Records from a data source
====
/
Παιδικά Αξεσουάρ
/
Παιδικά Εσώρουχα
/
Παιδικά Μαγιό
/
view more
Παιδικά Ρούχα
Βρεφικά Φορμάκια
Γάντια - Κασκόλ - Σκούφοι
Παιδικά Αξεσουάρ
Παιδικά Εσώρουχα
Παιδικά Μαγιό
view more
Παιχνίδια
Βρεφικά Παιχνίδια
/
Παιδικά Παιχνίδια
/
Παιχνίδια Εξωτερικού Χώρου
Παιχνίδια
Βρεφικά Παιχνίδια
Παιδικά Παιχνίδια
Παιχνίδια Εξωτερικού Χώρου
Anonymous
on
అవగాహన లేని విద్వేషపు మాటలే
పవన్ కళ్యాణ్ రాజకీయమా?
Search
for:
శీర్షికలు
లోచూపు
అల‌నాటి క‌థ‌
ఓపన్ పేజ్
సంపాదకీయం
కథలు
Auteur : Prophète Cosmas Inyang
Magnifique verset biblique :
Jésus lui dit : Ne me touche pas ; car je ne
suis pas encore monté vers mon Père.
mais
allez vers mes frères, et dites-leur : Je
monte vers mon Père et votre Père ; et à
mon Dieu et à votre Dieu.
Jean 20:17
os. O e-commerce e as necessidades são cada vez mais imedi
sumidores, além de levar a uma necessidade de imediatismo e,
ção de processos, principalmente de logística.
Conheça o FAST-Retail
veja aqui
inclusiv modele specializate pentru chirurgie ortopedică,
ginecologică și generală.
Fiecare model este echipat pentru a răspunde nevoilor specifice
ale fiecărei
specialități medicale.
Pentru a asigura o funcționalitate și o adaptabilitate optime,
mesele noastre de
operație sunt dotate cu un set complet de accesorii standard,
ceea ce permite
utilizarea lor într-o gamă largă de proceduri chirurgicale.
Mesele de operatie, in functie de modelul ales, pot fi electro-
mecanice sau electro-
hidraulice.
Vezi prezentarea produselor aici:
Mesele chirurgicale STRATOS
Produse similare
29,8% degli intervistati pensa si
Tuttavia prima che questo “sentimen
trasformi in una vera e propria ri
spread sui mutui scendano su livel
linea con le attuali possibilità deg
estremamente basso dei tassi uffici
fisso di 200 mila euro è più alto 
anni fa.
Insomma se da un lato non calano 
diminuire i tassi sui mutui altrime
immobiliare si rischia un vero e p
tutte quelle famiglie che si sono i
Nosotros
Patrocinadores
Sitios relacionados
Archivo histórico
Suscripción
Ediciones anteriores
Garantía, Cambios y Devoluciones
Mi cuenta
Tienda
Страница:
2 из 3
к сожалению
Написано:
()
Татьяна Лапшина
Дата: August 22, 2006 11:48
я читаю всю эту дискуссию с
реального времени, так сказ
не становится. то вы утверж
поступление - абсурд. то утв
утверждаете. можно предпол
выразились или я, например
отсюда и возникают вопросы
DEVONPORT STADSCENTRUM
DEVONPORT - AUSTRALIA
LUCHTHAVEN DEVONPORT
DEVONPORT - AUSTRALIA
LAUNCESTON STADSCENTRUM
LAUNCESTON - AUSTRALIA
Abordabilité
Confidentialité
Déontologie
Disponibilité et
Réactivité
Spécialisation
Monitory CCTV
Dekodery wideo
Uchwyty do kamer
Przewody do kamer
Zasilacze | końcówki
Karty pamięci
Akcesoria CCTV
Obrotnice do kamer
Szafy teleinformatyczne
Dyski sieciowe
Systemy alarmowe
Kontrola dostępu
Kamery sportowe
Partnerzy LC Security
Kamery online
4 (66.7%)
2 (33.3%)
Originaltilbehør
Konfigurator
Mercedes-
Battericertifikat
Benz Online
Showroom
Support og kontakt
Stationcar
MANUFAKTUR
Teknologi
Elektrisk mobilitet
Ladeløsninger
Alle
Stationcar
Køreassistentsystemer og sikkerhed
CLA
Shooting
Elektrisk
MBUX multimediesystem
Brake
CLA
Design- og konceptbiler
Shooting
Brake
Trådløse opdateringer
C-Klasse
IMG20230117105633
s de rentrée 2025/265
====
→ **Your assignment**
Repeat every line of the rows above word for word, in the same order, without changing spelling, punctuation, or line breaks.

→ **Result of this task**
/
Παιδικά Αξεσουάρ
/
Παιδικά Εσώρουχα
/
Παιδικά Μαγιό
/
view more
Παιδικά Ρούχα
Βρεφικά Φορμάκια
Γάντια - Κασκόλ - Σκούφοι
Παιδικά Αξεσουάρ
Παιδικά Εσώρουχα
Παιδικά Μαγιό
view more
Παιχνίδια
Βρεφικά Παιχνίδια
/
Παιδικά Παιχνίδια
/
Παιχνίδια Εξωτερικού Χώρου
Παιχνίδια
Βρεφικά Παιχνίδια
Παιδικά Παιχνίδια
Παιχνίδια Εξωτερικού Χώρου
Anonymous
on
అవగాహన లేని విద్వేషపు మాటలే
పవన్ కళ్యాణ్ రాజకీయమా?
Search
for:
శీర్షికలు
లోచూపు
అల‌నాటి క‌థ‌
ఓపన్ పేజ్
సంపాదకీయం
కథలు
Auteur : Prophète Cosmas Inyang
Magnifique verset biblique :
Jésus lui dit : Ne me touche pas ; car je ne
suis pas encore monté vers mon Père.
mais
allez vers mes frères, et dites-leur : Je
monte vers mon Père et votre Père ; et à
mon Dieu et à votre Dieu.
Jean 20:17
os. O e-commerce e as necessidades são cada vez mais imedi
sumidores, além de levar a uma necessidade de imediatismo e,
ção de processos, principalmente de logística.
Conheça o FAST-Retail
veja aqui
inclusiv modele specializate pentru chirurgie ortopedică,
ginecologică și generală.
Fiecare model este echipat pentru a răspunde nevoilor specifice
ale fiecărei
specialități medicale.
Pentru a asigura o funcționalitate și o adaptabilitate optime,
mesele noastre de
operație sunt dotate cu un set complet de accesorii standard,
ceea ce permite
utilizarea lor într-o gamă largă de proceduri chirurgicale.
Mesele de operatie, in functie de modelul ales, pot fi electro-
mecanice sau electro-
hidraulice.
Vezi prezentarea produselor aici:
Mesele chirurgicale STRATOS
Produse similare
29,8% degli intervistati pensa si
Tuttavia prima che questo “sentimen
trasformi in una vera e propria ri
spread sui mutui scendano su livel
linea con le attuali possibilità deg
estremamente basso dei tassi uffici
fisso di 200 mila euro è più alto 
anni fa.
Insomma se da un lato non calano 
diminuire i tassi sui mutui altrime
immobiliare si rischia un vero e p
tutte quelle famiglie che si sono i
Nosotros
Patrocinadores
Sitios relacionados
Archivo histórico
Suscripción
Ediciones anteriores
Garantía, Cambios y Devoluciones
Mi cuenta
Tienda
Страница:
2 из 3
к сожалению
Написано:
()
Татьяна Лапшина
Дата: August 22, 2006 11:48
я читаю всю эту дискуссию с
реального времени, так сказ
не становится. то вы утверж
поступление - абсурд. то утв
утверждаете. можно предпол
выразились или я, например
отсюда и возникают вопросы
DEVONPORT STADSCENTRUM
DEVONPORT - AUSTRALIA
LUCHTHAVEN DEVONPORT
DEVONPORT - AUSTRALIA
LAUNCESTON STADSCENTRUM
LAUNCESTON - AUSTRALIA
Abordabilité
Confidentialité
Déontologie
Disponibilité et
Réactivité
Spécialisation
Monitory CCTV
Dekodery wideo
Uchwyty do kamer
Przewody do kamer
Zasilacze | końcówki
Karty pamięci
Akcesoria CCTV
Obrotnice do kamer
Szafy teleinformatyczne
Dyski sieciowe
Systemy alarmowe
Kontrola dostępu
Kamery sportowe
Partnerzy LC Security
Kamery online
4 (66.7%)
2 (33.3%)
Originaltilbehør
Konfigurator
Mercedes-
Battericertifikat
Benz Online
Showroom
Support og kontakt
Stationcar
MANUFAKTUR
Teknologi
Elektrisk mobilitet
Ladeløsninger
Alle
Stationcar
Køreassistentsystemer og sikkerhed
CLA
Shooting
Elektrisk
MBUX multimediesystem
Brake
CLA
Design- og konceptbiler
Shooting
Brake
Trådløse opdateringer
C-Klasse
IMG20230117105633
s de rentrée 2025/265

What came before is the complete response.